Ad aprire, il nostro SPZ. Cantautore dalle sonorità morbide, che incrociano il dream pop a una sorta d’acustica psichedelìa capaci di restituire, in “Quattro”, attimi di dolcezza e trasognata intimità. Sicuramente individuabile tra le contemporanee sonorità indie nostrane, SPZ ricorda da vicino il cantautorato di Calcutta. Molto, per la linea vocale sciorinata in quel “saliscendi” cui Edoardo D’Erme ci ha abituati. Tanto di guadagnato però, perché una personalità SPZ ce l’ha. Testi e arrangiamenti sembrano frutto di un lavoro all’unisono, come se le parole di una canzone appartenessero già a quelle melodie.

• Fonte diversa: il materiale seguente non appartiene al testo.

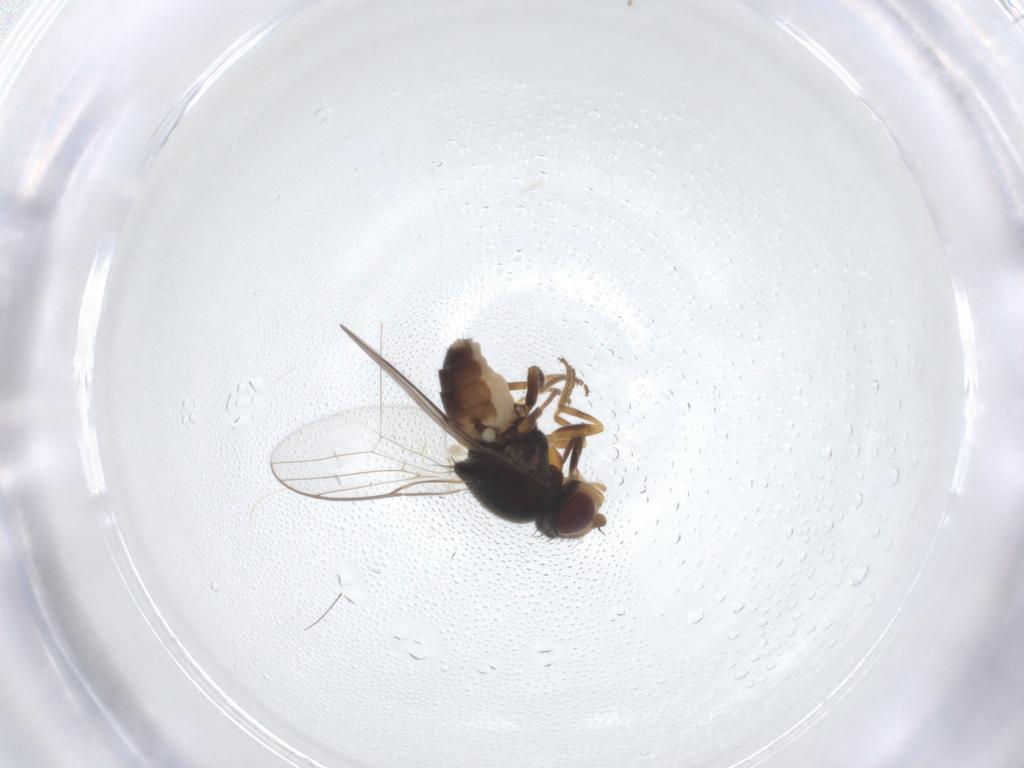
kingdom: Animalia
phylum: Arthropoda
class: Insecta
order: Diptera
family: Chloropidae
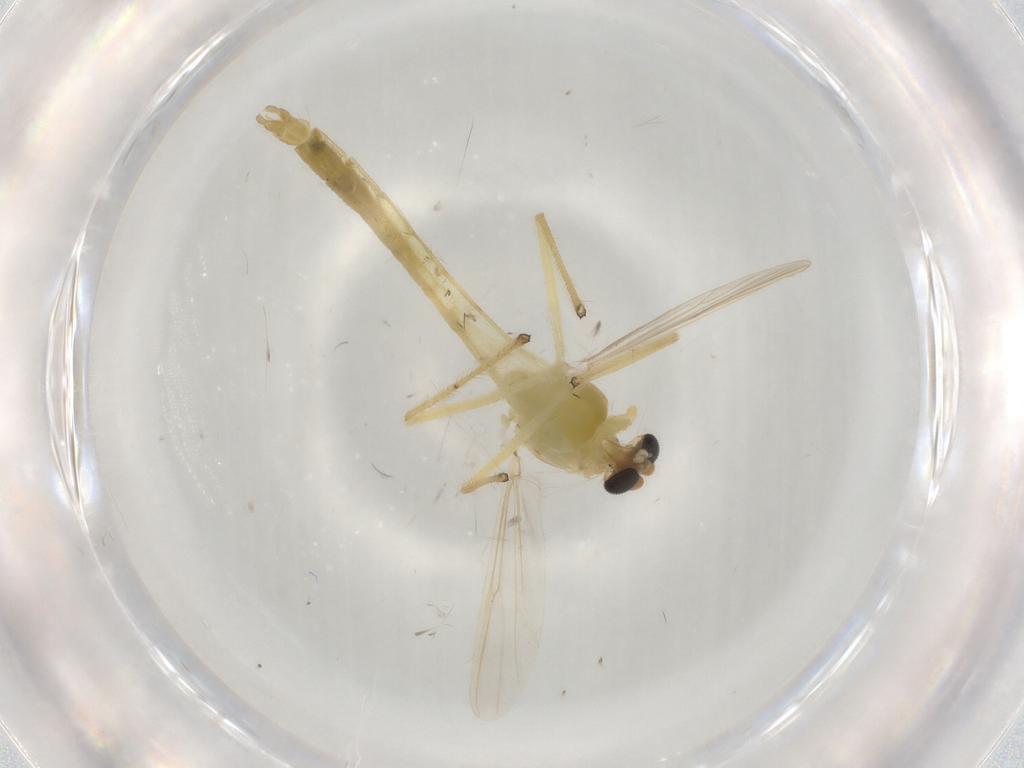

Esse-pi-zeta, cantautore dalle sonorità morbide, che incrociano il dream pop a una sorta d’acustica psichedelìa capaci di restituire, in “Quattro”, attimi di dolcezza e trasognata intimità.
Melodie soft, senza dubbio. Eppure spaziose, larghe nella loro semplicità. Il primo dei quattro brani si chiama appunto “Quattro”. Omonimo, racconta l’ostinata solitudine dello starsene chiusi coi propri quattro pensieri, nelle proprie quattro mura. Sommessamente dolce e vagamene amaro il tono, “Quattro” avanza tra tessiture atmosferiche di tastiere e chitarre languide e fresche. “Nubi” racconta, genuino, il desiderio d’amore che una possibile distanza è capace d’alimentare. Un sogno dai riverberi innocenti e leggeri, come le melodie delle corde impiegate. Rarefatta, la terza “Dovrei”. Battistiana, è la più malinconica e racconta l’incertezza. In conclusione, “Non mi vuoi più”. Brano che ha la cadenza di una dolce ninna nanna, è un tenero e sincero lamento. Semplice, di gusto e con stile, SPZ farà certamente parlare di sé.